REQUEST → Write the listing out again word for word, excluding any pictures.

EXERCISE DATA →
● ● ●
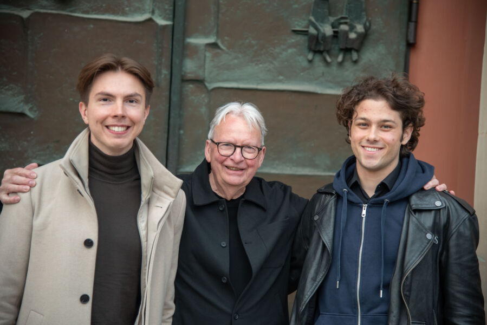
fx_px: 1150
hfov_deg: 23.9
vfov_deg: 16.1
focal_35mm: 85
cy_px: 162
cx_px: 244
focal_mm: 85
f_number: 4
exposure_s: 1/60
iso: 640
● ● ●
OUTPUT BELOW →
fx_px: 1150
hfov_deg: 23.9
vfov_deg: 16.1
focal_35mm: 85
cy_px: 162
cx_px: 244
focal_mm: 85
f_number: 4
exposure_s: 1/60
iso: 640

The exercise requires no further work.